To support this change, starting February 17, 2020, Application Gateway (all the SKU types) will inject another cookie called ApplicationGatewayAffinityCORS in addition to the existing ApplicationGatewayAffinity cookie. The ApplicationGatewayAffinityCORS cookie has two more attributes added to it ("SameSite=None; Secure") so that sticky session are maintained even for cross-origin requests.

Cause

  1. This problem occurs because the load balancer redirects the SAML Response to a different node that doesn't have the ID attribute stored in the local session. When the SP sends SAMLRequest (step 2 above), it also saves the ID attribute of the Request in the local session. When SP receives the SAML Response (step 6 above), it verifies that the InResponseTo attribute is equal to the ID that it has saved. Since it doesn't have the ID attribute saved in the session, it can't check that the IDs are the same. This results in the exception written in the logs.

    • You can enable debugging level for the packages below to confirm the SAML session is being created in one node and the response being sent to the other.
      • com.onelogin
      • com.atlassian.plugins.authentication
  2. The bug  JRASERVER-69598 - Getting issue details... STATUS can also be the cause for this issue. This happens when the user account contains specials characters (including hex codes not visible on UIs, such as no-break space "&#xA0").
  3. The SSO plugin is out of date.
  4. Custom JavaScript code injected in the DOM, via the announcement banner, custom fields descriptions or other ways, can also cause this issue.

Solution

Cause 1

Here are possible reasons for this problem:

  1. Your firewall or proxy deletes the ApplicationGatewayAffinityCORS cookie that is used by Azure Application Gateway to determine which node should process the request.

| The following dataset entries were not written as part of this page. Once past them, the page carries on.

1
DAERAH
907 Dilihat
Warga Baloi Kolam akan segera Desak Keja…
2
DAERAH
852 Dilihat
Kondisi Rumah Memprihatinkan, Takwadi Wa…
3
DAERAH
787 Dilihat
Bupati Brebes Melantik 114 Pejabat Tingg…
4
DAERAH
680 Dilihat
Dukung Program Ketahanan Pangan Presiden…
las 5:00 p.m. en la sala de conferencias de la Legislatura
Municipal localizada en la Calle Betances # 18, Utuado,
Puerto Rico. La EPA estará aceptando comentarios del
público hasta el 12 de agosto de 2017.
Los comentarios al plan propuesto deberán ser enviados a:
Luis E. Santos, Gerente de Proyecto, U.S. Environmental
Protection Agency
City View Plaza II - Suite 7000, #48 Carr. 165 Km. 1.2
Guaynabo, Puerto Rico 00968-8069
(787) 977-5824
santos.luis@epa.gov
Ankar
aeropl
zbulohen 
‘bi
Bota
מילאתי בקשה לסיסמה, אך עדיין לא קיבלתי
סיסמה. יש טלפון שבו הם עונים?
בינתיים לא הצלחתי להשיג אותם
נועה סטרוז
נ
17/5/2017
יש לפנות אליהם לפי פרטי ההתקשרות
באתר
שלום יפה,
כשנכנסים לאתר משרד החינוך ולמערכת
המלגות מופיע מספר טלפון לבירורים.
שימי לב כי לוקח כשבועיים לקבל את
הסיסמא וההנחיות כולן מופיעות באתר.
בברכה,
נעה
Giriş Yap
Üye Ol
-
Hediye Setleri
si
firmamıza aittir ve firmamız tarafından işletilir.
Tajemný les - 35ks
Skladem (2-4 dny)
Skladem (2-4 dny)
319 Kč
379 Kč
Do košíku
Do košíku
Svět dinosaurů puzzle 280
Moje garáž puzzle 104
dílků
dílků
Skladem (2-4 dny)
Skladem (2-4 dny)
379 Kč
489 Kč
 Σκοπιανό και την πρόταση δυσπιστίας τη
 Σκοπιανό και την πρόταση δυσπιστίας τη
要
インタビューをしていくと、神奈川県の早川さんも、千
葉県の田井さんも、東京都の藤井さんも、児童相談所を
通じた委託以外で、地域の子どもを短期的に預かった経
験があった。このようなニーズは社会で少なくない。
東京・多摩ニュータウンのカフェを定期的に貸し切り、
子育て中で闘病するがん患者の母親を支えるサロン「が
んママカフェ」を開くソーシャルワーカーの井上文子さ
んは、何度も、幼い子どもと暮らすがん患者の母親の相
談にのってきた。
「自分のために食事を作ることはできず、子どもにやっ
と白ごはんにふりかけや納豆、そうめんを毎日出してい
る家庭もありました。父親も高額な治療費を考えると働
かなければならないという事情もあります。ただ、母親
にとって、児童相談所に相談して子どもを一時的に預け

  2. Missing HTTPS address (ApplicationGatewayAffinityCORS can be sent over HTTPS only). That's either because of a misconfiguration on your side (e.g. absence of HTTP-to-HTTPS redirection) or users entering an HTTP address.
  3. Missing session affinity.
  4. Other reason that might prevent ApplicationGatewayAffinityCORS from being sent.

Cause 2

Remove special characters from the affecter user name, you might need to collect a HAR file to analyze the SAMLResponse, which should show you the user name and any invalid characters.

Cause 3

Upgrade the SSO plugin.

Since this plugin is used by multiple products (Jira, Confluence, Bitbucket, etc.), install / upgrade the SSO for Atlassian Server and Data Center plugin to version 3.2.5/4.0.8/4.1.5 or higher depending on what version of the plugin your Atlassian product supports. If the app was bundled with your installation, then you do not need to update the app unless specifically directed to by Atlassian Support.